My first version passed a ref to each thread and had it update it itself with its results That works fine, but I suspected that refs are not the most efficient way to go about this, as they incur transaction overhead in each thread. Profiling proved this theory out. Downloading one month of AAPL with the refs version above took about 0.60 seconds on average. I rewrote it to simply return the result from the thread rather than store it in a ref itself. The calling function then aggregates the results of all threads with reduce. This version gives us a slight performance boost, averaging around 0.45 seconds. (Subsequent additional optimizations boosted performance further, to the 0.24 seconds in the chart below.)

pmap / reduce version

A guy on IRC pointed me to pmap/reduce as a more Clojureish way of doing parallel calculation aggregation. This looks very interesting and is on the list for future projects.

Profiling

Tests were repeated 10 times, and the runtimes were averaged.

Test clojure-yahoo-finance Ruby / yahoofinance-typhoeus
AAPL Jan 2009 241 ms 146 ms
AAPL all of 2009 609 ms 267 ms

Clojure-yahoo-finance is quite a bit slower than the Ruby/Typhoeus version, but not so much slower as to render it unusable for most purposes. I suspect this is mainly because Typhoeus uses libcurl, written in C and heavily optimized over many years for speed, for all of its HTTP processing, whereas the Clojure version is using the pure-Java Apache HttpClient, replete with all the usual overengineered cruft one associates with Java, such as 5 million typed helper setter methods for generic “configuration options,” plus a helper class to actually set the 2 configuration options that exist, and Bean objects that do nothing but wrap an integer.

The next step is to figure out the Java bindings for libcurl and write a Clojure version with that. Stay tuned.

5 Responses to Yahoo Finance in Clojure

    • Very nice, thanks. I much prefer your version :)
      Apache’s very bloated, so yours is probably faster.
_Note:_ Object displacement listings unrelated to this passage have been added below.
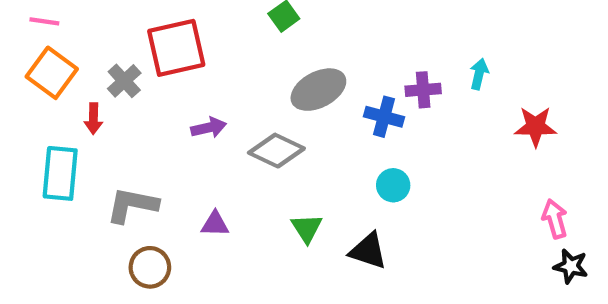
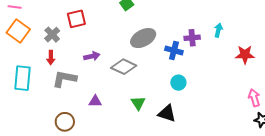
red square: (176, 48) -> (76, 19), size x0.7
red arrow: (93, 119) -> (51, 58), moved
gray L-shape: (132, 205) -> (64, 79), moved

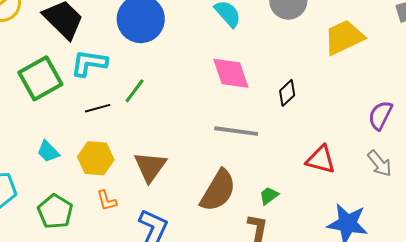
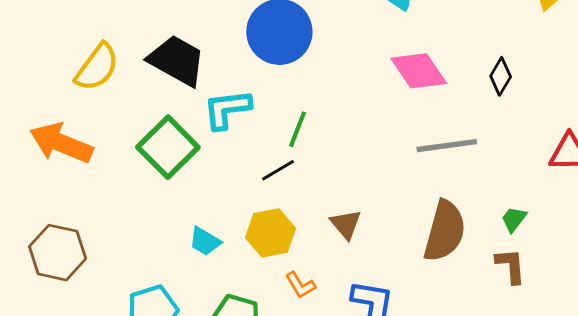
black line: (98, 108) -> (278, 170), moved
brown triangle: (150, 167) -> (346, 224), size x0.7

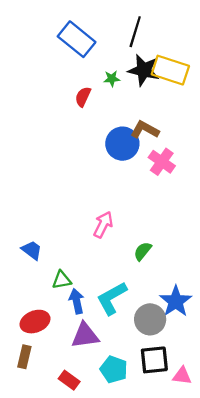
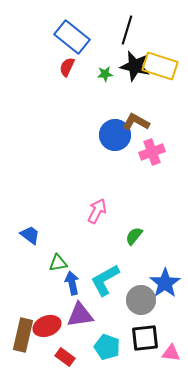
red semicircle: (83, 97) -> (67, 67), moved
pink cross: (162, 162) -> (152, 152), turned 35
red ellipse: (35, 322) -> (47, 326), moved
brown rectangle: (24, 357) -> (23, 335), size x1.5

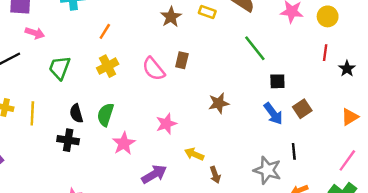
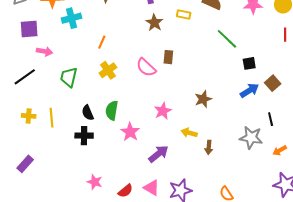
brown star: (219, 103) -> (203, 99), moved
blue arrow: (273, 114) -> (249, 90), turned -78
brown arrow: (215, 175) -> (209, 147), turned 32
      I suspect libcurl multi-mode would be still faster – it puts all connections in one thread, and so avoids thread creation/teardown overhead – but I haven’t been able to find Java bindings that enable multi-mode yet.. and at this stage it’s not worth the few extra seconds it would yield to write them myself.

      Thanks for sharing the code.

      Cheers,
      Paul

  1. Cool (did not get to respond to ur msg b4 as lost power for 5 days).

    As for Apache, agree with you completely. Most of the Apache software is heavyweight and over-engineered. I try to stay away from anything Apache even in Java-land.

  2. You might be interested in clj-apache-http, which does all the HttpClient nonsense for you.

    Look on GitHub or Clojars.